Scientific evidence for warming of the climate system is unequivocal.

Intergovernmental Panel on Climate Change
Ice cores drawn from Greenland, Antarctica, and tropical mountain glaciers show that Earth’s climate responds to changes in greenhouse gas levels. Ancient evidence can also be found in tree rings, ocean sediments, coral reefs, and layers of sedimentary rocks. This ancient, or paleoclimate, evidence reveals that current warming is occurring roughly 10 times faster than the average rate of warming after an ice age. Carbon dioxide from human activities is increasing about 250 times faster than it did from natural sources after the last Ice Age.3

Misinformation Comments & Rebuttals (1)

Misinformation Claim:

This is all nonsense the earth's climate is cyclical, and this proves nothing being just a tiny snapshot in the earth's history and is propaganda designed to extract more in taxes from governments.
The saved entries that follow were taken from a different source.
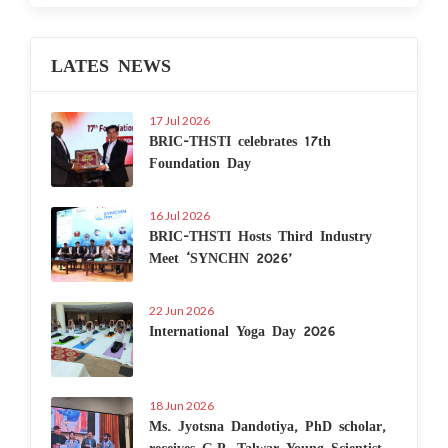
LATES NEWS
17 Jul 2026
BRIC-THSTI celebrates 17th
Foundation Day
16 Jul 2026
BRIC-THSTI Hosts Third Industry
Meet ‘SYNCHN 2026’
22 Jun 2026
International Yoga Day 2026
18 Jun 2026
Ms. Jyotsna Dandotiya, PhD scholar,
receives G.P. Talwar Young Scientist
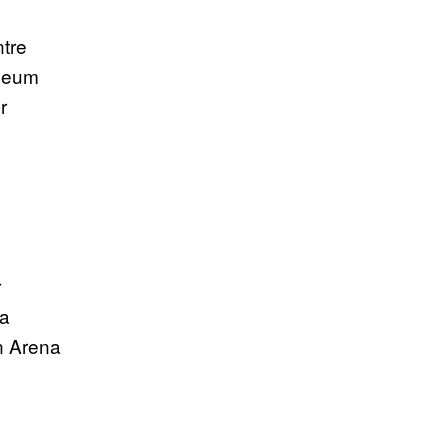
tre
iseum
r
a
r
na
n Arena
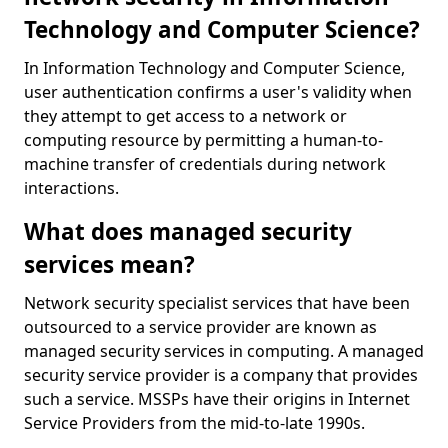
Technology and Computer Science?
In Information Technology and Computer Science,
user authentication confirms a user's validity when
they attempt to get access to a network or
computing resource by permitting a human-to-
machine transfer of credentials during network
interactions.
What does managed security
services mean?
Network security specialist services that have been
outsourced to a service provider are known as
managed security services in computing. A managed
security service provider is a company that provides
such a service. MSSPs have their origins in Internet
Service Providers from the mid-to-late 1990s.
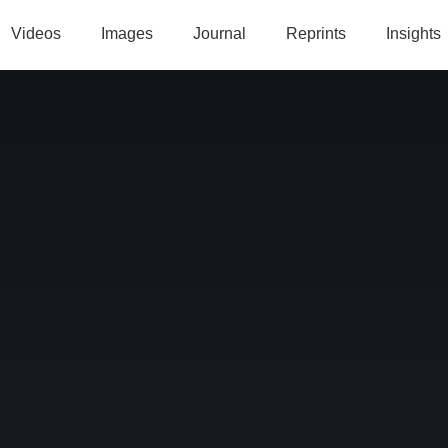
Videos
Images
Journal
Reprints
Insights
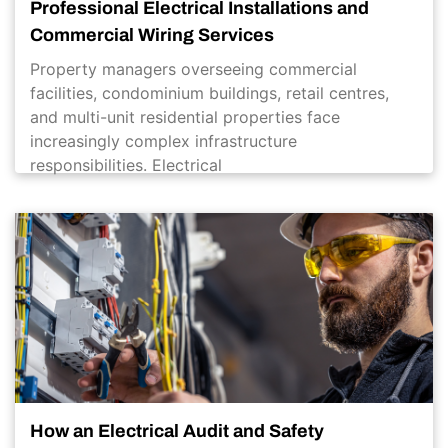
Professional Electrical Installations and
Commercial Wiring Services
Property managers overseeing commercial
facilities, condominium buildings, retail centres,
and multi-unit residential properties face
increasingly complex infrastructure
responsibilities. Electrical
How an Electrical Audit and Safety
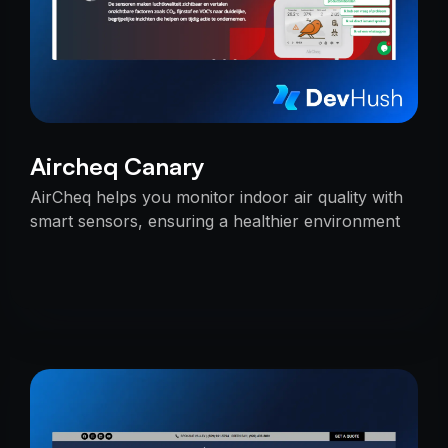
Aircheq Canary
AirCheq helps you monitor indoor air quality with
smart sensors, ensuring a healthier environment
by alerting you when action is needed.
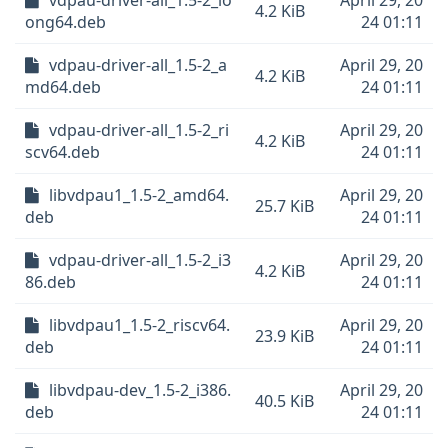
vdpau-driver-all_1.5-2_lo
April 29, 20
4.2 KiB
ong64.deb
24 01:11
vdpau-driver-all_1.5-2_a
April 29, 20
4.2 KiB
md64.deb
24 01:11
vdpau-driver-all_1.5-2_ri
April 29, 20
4.2 KiB
scv64.deb
24 01:11
libvdpau1_1.5-2_amd64.
April 29, 20
25.7 KiB
deb
24 01:11
vdpau-driver-all_1.5-2_i3
April 29, 20
4.2 KiB
86.deb
24 01:11
libvdpau1_1.5-2_riscv64.
April 29, 20
23.9 KiB
deb
24 01:11
libvdpau-dev_1.5-2_i386.
April 29, 20
40.5 KiB
deb
24 01:11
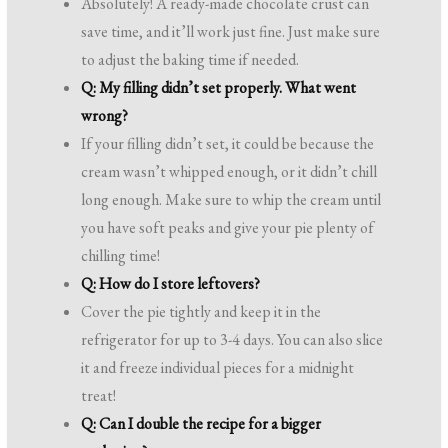
Absolutely! A ready-made chocolate crust can
save time, and it’ll work just fine. Just make sure
to adjust the baking time if needed.
Q: My filling didn’t set properly. What went
wrong?
If your filling didn’t set, it could be because the
cream wasn’t whipped enough, or it didn’t chill
long enough. Make sure to whip the cream until
you have soft peaks and give your pie plenty of
chilling time!
Q: How do I store leftovers?
Cover the pie tightly and keep it in the
refrigerator for up to 3-4 days. You can also slice
it and freeze individual pieces for a midnight
treat!
Q: Can I double the recipe for a bigger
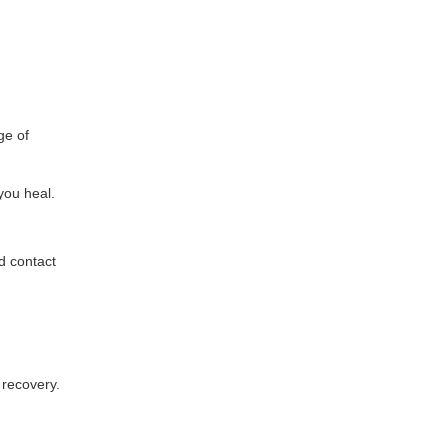
ge of
 you heal.
d contact
 recovery.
AI-Generated Rebuttal (Professional):

While Earth's climate has indeed changed throughout geological history due to natural cycles, the current warming trend is fundamentally different in both cause and rate. The scientific evidence clearly distinguishes between natural climate variations and the current human-induced warming. Natural climate cycles, such as ice ages driven by orbital variations (Milankovitch cycles), occur over tens of thousands of years. In contrast, current warming is happening at a rate approximately 10 times faster than the average post-ice age recovery. The timeframe examined is not a 'tiny snapshot' but represents comprehensive data spanning 800,000 years from ice cores, plus additional paleoclimate evidence extending much further back. Multiple independent lines of evidence from ice cores, tree rings, coral reefs, ocean sediments, satellite measurements, and direct atmospheric monitoring all converge on the same conclusion. The Intergovernmental Panel on Climate Change represents the consensus of thousands of scientists from 195 countries, making it the most comprehensive scientific assessment available, not a political entity designed to influence taxation.